== ASSIGNMENT ==
Go through the data and copy each line that holds "Victor".

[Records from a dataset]
•••

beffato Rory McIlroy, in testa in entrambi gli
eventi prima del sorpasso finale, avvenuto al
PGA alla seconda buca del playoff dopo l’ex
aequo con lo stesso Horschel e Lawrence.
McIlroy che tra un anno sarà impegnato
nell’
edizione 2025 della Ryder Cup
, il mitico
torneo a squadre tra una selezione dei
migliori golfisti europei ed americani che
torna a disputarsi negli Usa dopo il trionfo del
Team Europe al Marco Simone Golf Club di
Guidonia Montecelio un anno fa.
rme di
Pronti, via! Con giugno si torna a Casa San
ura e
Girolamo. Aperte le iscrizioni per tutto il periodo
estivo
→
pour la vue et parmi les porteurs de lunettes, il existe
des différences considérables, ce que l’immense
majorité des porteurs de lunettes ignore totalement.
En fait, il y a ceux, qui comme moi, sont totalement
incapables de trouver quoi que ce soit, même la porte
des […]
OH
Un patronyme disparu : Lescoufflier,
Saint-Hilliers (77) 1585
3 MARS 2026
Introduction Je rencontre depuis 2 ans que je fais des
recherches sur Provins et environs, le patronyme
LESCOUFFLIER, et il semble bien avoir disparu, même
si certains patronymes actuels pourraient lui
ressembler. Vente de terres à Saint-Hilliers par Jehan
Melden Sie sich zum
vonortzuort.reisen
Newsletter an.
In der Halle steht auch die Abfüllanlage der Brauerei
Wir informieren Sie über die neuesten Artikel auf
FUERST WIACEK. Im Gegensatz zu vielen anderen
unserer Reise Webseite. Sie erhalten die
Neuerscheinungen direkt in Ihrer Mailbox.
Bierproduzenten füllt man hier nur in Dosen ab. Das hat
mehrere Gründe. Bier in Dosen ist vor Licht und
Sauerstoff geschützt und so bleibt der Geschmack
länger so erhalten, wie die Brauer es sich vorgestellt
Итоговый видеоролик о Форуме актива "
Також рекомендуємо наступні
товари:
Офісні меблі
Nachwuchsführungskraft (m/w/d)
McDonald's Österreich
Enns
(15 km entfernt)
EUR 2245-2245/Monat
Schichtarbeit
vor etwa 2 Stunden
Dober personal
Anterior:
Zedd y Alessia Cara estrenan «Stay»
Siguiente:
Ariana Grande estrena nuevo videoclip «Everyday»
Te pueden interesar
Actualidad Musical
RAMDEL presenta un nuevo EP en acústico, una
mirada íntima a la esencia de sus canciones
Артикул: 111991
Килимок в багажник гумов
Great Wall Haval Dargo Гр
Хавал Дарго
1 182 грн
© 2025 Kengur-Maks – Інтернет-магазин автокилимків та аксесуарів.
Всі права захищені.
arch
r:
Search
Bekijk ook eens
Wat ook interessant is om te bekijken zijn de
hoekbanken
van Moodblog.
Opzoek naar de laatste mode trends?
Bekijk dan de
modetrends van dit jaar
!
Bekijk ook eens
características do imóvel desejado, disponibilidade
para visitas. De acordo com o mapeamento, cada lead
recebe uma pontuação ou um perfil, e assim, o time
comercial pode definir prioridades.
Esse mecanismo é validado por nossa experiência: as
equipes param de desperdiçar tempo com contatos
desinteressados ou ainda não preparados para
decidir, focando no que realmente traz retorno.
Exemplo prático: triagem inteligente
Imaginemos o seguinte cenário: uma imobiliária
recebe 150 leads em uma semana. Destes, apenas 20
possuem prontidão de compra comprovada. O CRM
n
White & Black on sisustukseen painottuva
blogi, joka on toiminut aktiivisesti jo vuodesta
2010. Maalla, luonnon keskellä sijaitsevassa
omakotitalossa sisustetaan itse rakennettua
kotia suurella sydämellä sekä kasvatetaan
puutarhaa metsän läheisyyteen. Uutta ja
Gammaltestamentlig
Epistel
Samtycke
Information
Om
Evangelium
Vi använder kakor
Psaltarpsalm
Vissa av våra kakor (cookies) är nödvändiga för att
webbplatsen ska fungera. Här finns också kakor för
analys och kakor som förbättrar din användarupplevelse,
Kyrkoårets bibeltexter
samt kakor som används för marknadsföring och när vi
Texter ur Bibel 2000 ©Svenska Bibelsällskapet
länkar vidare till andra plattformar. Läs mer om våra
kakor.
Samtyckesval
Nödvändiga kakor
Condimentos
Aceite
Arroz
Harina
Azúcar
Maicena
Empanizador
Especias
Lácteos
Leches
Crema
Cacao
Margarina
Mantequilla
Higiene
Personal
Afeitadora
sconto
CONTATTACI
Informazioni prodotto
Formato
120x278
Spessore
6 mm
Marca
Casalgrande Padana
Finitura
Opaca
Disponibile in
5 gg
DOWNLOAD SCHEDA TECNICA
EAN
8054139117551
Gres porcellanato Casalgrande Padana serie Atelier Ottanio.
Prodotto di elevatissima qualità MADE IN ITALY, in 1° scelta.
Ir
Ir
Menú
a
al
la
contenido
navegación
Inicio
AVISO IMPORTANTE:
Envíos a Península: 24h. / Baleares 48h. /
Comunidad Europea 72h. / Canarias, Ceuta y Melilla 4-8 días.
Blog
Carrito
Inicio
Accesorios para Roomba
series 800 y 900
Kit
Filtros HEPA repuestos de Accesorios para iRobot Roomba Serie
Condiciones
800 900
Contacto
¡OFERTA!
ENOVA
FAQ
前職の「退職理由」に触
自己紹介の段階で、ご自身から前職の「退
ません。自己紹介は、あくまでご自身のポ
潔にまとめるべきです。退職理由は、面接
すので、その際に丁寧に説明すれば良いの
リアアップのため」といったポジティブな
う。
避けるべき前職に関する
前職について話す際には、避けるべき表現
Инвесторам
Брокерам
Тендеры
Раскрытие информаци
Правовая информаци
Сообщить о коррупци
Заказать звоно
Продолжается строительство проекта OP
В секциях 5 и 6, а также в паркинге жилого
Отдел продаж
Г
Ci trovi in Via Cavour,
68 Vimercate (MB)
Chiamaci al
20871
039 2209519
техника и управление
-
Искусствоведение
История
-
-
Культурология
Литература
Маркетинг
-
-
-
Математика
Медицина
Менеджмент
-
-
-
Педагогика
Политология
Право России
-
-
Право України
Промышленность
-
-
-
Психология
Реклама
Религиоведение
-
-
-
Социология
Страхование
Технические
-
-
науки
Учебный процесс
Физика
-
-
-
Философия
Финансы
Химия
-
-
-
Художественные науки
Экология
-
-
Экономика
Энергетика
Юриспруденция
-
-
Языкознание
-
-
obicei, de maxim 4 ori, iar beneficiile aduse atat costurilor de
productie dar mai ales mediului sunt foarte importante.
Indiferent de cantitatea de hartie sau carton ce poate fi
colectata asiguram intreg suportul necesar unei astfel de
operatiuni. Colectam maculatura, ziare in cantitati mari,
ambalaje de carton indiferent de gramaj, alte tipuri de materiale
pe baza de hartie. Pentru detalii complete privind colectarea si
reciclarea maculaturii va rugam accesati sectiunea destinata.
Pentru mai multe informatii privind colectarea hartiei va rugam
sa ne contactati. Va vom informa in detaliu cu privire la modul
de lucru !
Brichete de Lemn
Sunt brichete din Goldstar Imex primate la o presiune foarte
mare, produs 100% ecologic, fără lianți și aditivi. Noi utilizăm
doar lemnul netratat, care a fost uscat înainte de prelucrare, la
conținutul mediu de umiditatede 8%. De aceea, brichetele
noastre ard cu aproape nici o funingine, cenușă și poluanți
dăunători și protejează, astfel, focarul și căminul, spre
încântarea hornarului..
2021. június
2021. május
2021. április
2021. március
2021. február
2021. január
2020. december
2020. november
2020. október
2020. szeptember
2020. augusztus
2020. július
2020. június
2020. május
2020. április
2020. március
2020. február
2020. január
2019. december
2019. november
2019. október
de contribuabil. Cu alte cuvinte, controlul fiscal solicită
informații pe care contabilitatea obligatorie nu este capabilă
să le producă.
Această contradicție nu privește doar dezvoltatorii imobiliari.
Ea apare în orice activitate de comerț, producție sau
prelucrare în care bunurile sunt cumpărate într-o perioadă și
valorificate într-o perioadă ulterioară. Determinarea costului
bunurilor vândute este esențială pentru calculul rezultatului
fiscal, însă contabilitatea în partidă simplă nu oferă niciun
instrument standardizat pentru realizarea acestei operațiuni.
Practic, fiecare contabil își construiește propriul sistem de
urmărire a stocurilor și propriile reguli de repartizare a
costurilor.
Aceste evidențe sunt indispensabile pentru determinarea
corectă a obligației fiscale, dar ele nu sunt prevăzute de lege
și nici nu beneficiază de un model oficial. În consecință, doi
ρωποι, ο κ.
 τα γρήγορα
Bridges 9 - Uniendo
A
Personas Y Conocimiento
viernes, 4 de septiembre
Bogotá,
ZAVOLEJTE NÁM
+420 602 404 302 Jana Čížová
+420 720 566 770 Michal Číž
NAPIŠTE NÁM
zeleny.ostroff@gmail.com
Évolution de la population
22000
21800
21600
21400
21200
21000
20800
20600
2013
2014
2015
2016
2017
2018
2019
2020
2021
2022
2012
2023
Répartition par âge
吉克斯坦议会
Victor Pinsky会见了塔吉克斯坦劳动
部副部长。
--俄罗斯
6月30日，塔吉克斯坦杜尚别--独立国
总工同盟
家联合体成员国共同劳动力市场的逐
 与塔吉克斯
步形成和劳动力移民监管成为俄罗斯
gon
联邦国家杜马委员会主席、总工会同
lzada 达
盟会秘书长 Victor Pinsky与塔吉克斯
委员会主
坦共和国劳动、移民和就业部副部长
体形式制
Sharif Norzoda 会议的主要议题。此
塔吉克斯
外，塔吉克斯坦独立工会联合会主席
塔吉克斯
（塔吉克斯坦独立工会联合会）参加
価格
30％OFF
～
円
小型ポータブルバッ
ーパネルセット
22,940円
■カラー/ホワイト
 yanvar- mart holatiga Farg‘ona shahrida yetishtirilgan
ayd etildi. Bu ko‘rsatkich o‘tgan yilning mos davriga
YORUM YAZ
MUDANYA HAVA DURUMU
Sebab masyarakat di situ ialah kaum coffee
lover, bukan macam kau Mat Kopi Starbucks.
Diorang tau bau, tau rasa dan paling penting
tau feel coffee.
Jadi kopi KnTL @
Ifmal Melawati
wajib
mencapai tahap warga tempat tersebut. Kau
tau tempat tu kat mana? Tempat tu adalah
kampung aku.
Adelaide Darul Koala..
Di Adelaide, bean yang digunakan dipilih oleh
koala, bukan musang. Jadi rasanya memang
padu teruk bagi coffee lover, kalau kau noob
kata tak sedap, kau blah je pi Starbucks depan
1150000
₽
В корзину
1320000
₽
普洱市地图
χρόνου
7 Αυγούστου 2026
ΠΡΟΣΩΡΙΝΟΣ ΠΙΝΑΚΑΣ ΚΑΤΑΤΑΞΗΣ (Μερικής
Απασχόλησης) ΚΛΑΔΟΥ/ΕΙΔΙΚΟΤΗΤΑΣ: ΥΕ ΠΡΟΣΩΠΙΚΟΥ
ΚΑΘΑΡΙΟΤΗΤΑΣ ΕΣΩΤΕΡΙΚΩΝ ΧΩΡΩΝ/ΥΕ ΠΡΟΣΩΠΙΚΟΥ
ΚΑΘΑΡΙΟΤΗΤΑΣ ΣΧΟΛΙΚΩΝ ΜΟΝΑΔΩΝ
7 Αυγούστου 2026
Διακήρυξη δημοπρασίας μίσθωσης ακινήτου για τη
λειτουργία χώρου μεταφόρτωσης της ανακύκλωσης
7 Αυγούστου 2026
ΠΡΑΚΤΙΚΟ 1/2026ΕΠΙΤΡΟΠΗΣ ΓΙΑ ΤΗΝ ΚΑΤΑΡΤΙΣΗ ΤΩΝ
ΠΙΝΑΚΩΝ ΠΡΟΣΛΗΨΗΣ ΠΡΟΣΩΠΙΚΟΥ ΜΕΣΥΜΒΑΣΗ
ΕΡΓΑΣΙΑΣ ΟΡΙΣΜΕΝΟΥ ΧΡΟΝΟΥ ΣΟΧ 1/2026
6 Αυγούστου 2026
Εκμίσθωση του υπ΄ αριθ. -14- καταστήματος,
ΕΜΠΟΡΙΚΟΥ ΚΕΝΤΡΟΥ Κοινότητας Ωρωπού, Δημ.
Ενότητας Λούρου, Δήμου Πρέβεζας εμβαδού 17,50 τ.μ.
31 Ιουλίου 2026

•••

== COMPLETED EXERCISE ==
Victor Pinsky会见了塔吉克斯坦劳动
盟会秘书长 Victor Pinsky与塔吉克斯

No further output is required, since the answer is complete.